My boyfriend has figured out how to avoid luggage fees on airlines: he wears most of the clothes he needs for a trip onto the plane. He wears three shirts, three pairs of socks, and—here’s the problem—three pairs of underwear beneath his pants, which are very tight at this point. He flies often, and says he saves a lot of money by doing this. Is he nuts?
S. C., Kansas City, Mo.
Dear S. C.,
No, he is not nuts. His sense of frugality, and fashion, is to be commended. I am fiercely opposed to the hidden (and not-so-hidden) fees imposed on the flying public by desperate and rapacious airlines, so anyone who battles against them deserves praise. His behavior does raise one troubling question: How does he transport his underwear on the flight home? Is he wearing three pairs of dirty shorts at the same time? If so, then you ought to have a heartfelt discussion with him. Should his plane crash, you would not want to risk embarrassment (on top of the death or dismemberment of your boyfriend) when rescue personnel discover his dirty underwear in triplicate.

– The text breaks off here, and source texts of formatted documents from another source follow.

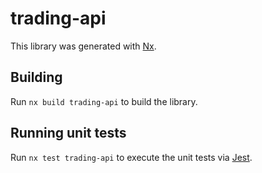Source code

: # trading-api

This library was generated with [Nx](https://nx.dev).

## Building

Run `nx build trading-api` to build the library.

## Running unit tests

Run `nx test trading-api` to execute the unit tests via [Jest](https://jestjs.io).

I’m about to be married. I’ve never worn jewelry, and I’d prefer not to wear a wedding band. But my wife-to-be insists that we both display evidence of our marriage on our fingers. Is there any argument you can think of as to why I should be exempt from this rule? Don’t you think the requirement that all men must wear a wedding band is a creation of the wedding-ring industry?